Appropriations Committees Decide on Senate and Assembly HHS Bills
August 27, 2021
The Senate and Assembly Appropriations Committees met on Thursday to decide on scores of bills with state fiscal impacts on the suspense files. Bills voted on yesterday will either continue into the final weeks of floor debate in each house, become two-year bills, or get held in Committee without forward progress. The Legislature has until September 10 to send legislation to the Governor’s desk to complete the 2021 Legislative session. The CSAC Health and Human Services team monitored the outcome of the suspense bills and have highlighted the following bills below.
AB 226 (Ramos), would reclassify children’s crisis residential programs as children’s crisis psychiatric residential treatment facilities and transfer current licensing requirements from the Department of Social Services (CDSS) to the Department of Health Care Services (DHCS). The bill additionally, defines what constitutes a children’s crisis psychiatric residential treatment facility. The bill was passed by the committee with amendments. CSAC supports this measure as a critical step towards a statewide effective crisis continuum for youth while increasing the ability to receive additional federal funding. CSAC supports this legislation.
AB 666 (Chiu), would require DHCS to develop a statewide substance use disorder (SUD) workforce needs assessment by July 1, 2022. The Committee passed this measure. Counties have support legislation that works towards assisting in growing and retaining the behavioral health workforce. AB 666 will provide the data needed to identify SUD workforce gaps. CSAC supports this legislation.

▶ [What you will do]
**A)** According to the legislative update, why does CSAC support AB 226? Answer in one to three sentences.
**B)** From the legislative update, copy the passage starting at "Appropriations Committees Decide" and ending at "following bills below.".
Rely on the legislative update alone.

▶ [Record set]
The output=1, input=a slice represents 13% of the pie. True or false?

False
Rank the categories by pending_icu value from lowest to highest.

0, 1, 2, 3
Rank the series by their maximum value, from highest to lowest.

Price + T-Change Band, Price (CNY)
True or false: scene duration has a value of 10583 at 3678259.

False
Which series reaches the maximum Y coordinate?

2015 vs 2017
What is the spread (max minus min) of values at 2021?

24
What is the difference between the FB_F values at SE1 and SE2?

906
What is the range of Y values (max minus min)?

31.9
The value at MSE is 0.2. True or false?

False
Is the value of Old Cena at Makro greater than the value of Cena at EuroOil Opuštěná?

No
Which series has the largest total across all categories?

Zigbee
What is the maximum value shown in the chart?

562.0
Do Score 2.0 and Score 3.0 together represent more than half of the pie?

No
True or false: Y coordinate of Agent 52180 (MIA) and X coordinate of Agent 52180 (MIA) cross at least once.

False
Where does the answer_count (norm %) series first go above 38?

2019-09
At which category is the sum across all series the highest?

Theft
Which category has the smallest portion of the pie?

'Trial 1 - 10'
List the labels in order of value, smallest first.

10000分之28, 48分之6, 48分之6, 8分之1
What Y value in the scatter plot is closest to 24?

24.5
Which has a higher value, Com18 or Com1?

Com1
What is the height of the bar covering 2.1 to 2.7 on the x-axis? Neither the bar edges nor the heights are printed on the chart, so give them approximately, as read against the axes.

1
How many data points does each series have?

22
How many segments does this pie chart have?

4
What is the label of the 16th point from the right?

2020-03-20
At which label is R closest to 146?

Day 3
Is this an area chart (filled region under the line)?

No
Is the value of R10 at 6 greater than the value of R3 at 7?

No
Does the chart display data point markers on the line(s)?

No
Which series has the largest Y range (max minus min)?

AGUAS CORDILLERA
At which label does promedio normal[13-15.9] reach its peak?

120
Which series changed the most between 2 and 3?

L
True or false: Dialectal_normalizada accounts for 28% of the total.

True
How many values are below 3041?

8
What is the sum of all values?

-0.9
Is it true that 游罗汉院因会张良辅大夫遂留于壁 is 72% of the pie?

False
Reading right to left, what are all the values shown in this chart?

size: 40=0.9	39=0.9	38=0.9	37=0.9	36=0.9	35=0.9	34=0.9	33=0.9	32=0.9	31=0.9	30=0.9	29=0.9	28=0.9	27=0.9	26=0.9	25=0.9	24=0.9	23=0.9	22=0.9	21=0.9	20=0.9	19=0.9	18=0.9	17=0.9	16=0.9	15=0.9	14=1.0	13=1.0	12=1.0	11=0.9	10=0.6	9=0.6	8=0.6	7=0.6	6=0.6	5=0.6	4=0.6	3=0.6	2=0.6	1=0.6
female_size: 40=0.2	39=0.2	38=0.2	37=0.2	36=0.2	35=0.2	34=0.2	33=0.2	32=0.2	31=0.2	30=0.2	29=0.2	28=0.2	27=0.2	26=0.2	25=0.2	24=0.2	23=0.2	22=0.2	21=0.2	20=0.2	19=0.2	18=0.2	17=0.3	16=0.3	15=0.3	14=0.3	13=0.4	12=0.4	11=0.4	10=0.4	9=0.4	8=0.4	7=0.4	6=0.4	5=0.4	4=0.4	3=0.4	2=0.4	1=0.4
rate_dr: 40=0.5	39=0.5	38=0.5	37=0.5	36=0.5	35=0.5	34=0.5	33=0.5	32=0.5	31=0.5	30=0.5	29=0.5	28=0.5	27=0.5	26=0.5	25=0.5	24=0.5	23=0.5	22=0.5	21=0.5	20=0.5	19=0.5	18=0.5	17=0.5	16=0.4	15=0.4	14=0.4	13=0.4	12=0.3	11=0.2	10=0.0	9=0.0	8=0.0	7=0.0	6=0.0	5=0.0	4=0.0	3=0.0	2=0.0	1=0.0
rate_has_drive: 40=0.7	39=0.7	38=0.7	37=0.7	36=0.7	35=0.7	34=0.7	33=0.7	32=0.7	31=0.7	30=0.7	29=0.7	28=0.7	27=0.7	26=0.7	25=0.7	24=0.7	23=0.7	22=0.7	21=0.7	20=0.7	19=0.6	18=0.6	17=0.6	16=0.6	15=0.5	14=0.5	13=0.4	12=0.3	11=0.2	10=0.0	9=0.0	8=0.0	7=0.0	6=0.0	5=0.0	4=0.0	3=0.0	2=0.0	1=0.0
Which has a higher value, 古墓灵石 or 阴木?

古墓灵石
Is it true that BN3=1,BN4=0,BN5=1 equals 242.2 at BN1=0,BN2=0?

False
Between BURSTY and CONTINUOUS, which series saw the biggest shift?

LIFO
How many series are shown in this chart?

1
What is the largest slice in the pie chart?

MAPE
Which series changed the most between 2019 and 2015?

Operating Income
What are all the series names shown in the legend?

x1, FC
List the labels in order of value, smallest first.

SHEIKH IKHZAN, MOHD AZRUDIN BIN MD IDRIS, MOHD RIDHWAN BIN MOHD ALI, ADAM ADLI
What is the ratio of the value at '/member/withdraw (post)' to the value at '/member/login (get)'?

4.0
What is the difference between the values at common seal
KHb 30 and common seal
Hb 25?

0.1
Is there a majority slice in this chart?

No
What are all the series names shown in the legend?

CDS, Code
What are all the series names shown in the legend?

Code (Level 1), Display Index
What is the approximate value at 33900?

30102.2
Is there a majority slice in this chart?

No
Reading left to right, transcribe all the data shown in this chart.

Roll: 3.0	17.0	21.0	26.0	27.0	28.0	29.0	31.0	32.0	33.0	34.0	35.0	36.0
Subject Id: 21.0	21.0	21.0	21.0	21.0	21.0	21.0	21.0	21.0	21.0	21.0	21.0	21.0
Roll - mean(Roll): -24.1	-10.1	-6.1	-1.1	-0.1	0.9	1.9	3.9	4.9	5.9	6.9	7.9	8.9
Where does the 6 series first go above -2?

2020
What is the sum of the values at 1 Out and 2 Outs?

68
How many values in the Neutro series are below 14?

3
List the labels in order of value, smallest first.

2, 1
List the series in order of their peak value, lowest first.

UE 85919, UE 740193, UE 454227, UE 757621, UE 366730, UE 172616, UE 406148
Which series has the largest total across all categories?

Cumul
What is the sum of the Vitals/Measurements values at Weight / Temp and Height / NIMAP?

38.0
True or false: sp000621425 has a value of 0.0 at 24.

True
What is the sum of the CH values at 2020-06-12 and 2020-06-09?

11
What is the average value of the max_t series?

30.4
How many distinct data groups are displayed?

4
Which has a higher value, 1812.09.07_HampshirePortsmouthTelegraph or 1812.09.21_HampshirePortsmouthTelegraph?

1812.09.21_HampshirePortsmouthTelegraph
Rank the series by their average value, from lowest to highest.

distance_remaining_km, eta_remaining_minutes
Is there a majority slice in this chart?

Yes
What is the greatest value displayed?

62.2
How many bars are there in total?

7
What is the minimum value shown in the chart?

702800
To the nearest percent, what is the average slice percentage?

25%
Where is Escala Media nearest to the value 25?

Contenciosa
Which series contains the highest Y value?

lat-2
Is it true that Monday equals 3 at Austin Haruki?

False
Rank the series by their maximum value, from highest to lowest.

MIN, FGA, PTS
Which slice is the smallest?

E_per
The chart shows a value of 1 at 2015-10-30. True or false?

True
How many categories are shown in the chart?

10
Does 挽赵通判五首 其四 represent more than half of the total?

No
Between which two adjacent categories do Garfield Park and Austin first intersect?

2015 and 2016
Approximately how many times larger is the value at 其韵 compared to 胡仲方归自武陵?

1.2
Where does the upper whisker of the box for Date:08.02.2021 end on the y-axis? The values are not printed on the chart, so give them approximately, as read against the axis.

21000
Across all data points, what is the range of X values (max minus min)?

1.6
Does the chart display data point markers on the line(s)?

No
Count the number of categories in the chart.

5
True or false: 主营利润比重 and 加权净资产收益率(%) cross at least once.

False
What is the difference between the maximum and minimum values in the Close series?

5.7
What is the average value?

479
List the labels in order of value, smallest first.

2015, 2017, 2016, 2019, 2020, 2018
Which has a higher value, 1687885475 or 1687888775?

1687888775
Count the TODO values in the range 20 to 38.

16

▶ [Expected outputs]
**A)** CSAC sees AB 226 as a critical step toward an effective statewide crisis continuum for youth. It also sees the bill as increasing the ability to receive additional federal funding.

**B)**
Appropriations Committees Decide on Senate and Assembly HHS Bills
August 27, 2021
The Senate and Assembly Appropriations Committees met on Thursday to decide on scores of bills with state fiscal impacts on the suspense files. Bills voted on yesterday will either continue into the final weeks of floor debate in each house, become two-year bills, or get held in Committee without forward progress. The Legislature has until September 10 to send legislation to the Governor’s desk to complete the 2021 Legislative session. The CSAC Health and Human Services team monitored the outcome of the suspense bills and have highlighted the following bills below.